北海道新得町が舞台。根室本線旧線、通称 旧狩勝線の鉄道遺産が多く残る町です。主人公はその廃線跡地でトロッコ鉄道の駅長をしている奥田善弘さん(62歳)。鉄道好きの善弘さんは仲間たちと2008年9月、「狩勝高原エコトロッコ鉄道」をオープンさせました。手作りで仕上げた走行距離800メートルのコースには、信号機や踏切、ポイント切替え装置が設置されています。また保存・展示されているSLや寝台列車は訪れる人々を魅了しています。もう一人の主人公は受付を手伝う妻の朱美さん(57歳)。実はご夫婦、去年8月までの3年あまり別居していました。奈良県で家業の表具屋を営んでいた善弘さんは、青春を謳歌した北海道で暮らしたいと思う様に。しかし朱美さんは猛反対。2007年4月、離婚覚悟で別居し、善弘さんは単身北海道へ移住しました。その後「NPO法人 旧狩勝線を楽しむ会」に入会し、トロッコ鉄道開業に参加した善弘さん。別居から3年あまり、朱美さんも移住し、善弘さんは北海道で夢のレールを伸ばし続けています。
自転車の様に足でこぐ人力トロッコに乗って線路を走ります。走行距離800メートルのコースには、善弘さん達が作った信号や踏切、ポイント切替え装置が設置されており、まるで運転士そのものになった気分を味わえます。
助産師の資格を持つ朱美さんは、ベビーマッサージの教室を開いています。ベビーマッサージとは赤ちゃんとの絆を深める心と身体のコミュニケーション。朱美さんのベビーマッサージは「わらべうた」を取り入れたオリジナル。北海道に移住してまだ一年未満ですが、新しい生活環境にも開拓精神で溶け込んでいます。

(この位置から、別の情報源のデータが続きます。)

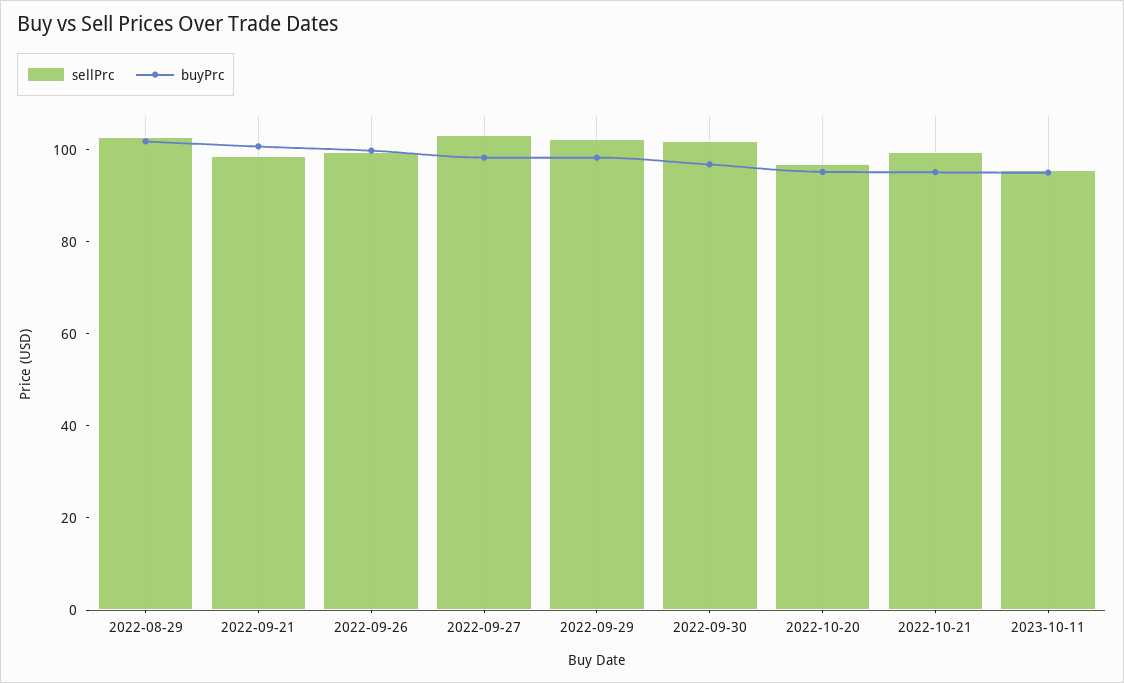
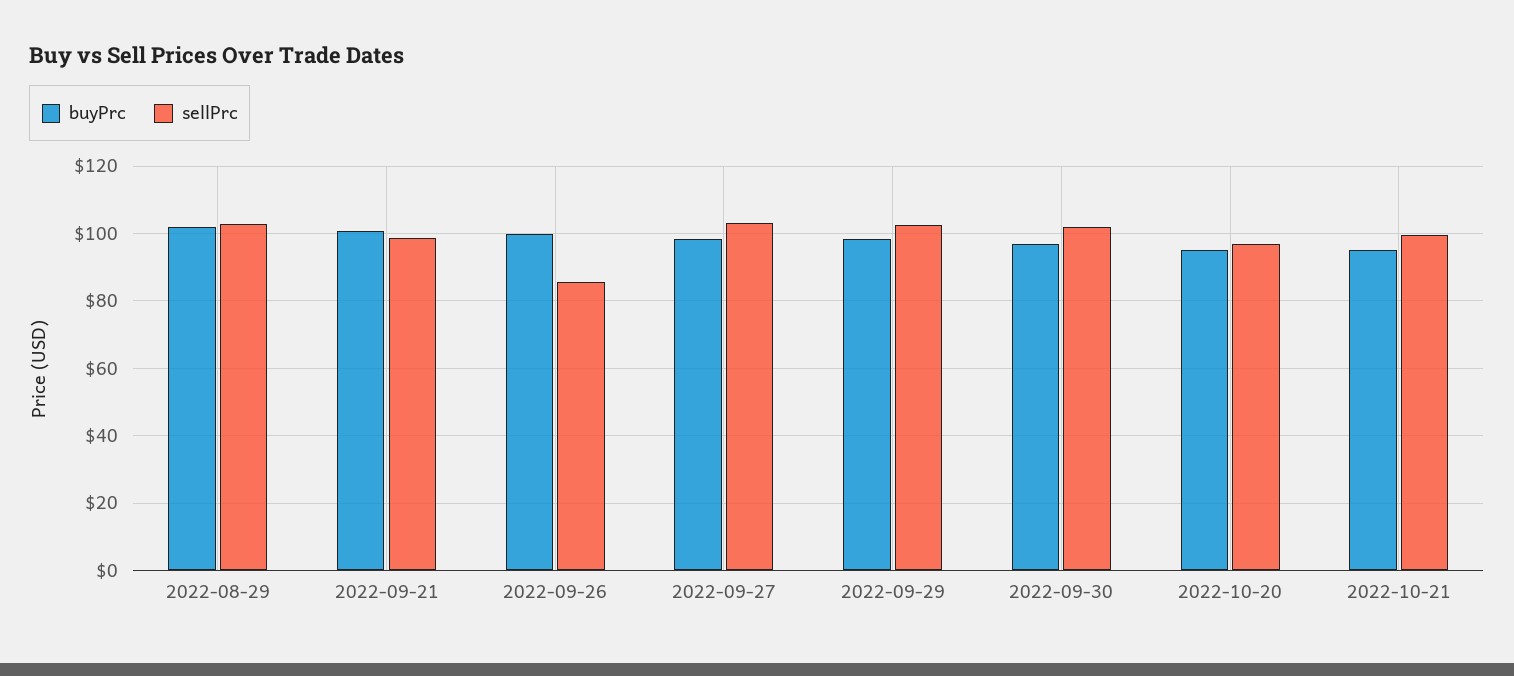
sellPrc, 2022-09-26: 100 -> 86
sellPrc, 2023-10-11: 95 -> none
buyPrc, 2023-10-11: 95 -> none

トロッコ鉄道の一大イベント、5年ぶりに機関車の塗装が始まりました。参加したのは「NPO法人・旧狩勝線を楽しむ会」のメンバー8人。大正11年に製造された9600形蒸気機関車。昭和50年にその役目を終えるまでに地球60周以上に匹敵する距離を走りぬきました。その活躍をたたえ、善弘さん達は保存活動を続けています。
3年余り別居を続けたご夫婦。残りの人生を後悔しない為にも2人で暮らしたいと、朱美さんは移住してきました。その思いを受け止めた善弘さん。夫婦の再出発は、北の大地で始まったばかりです。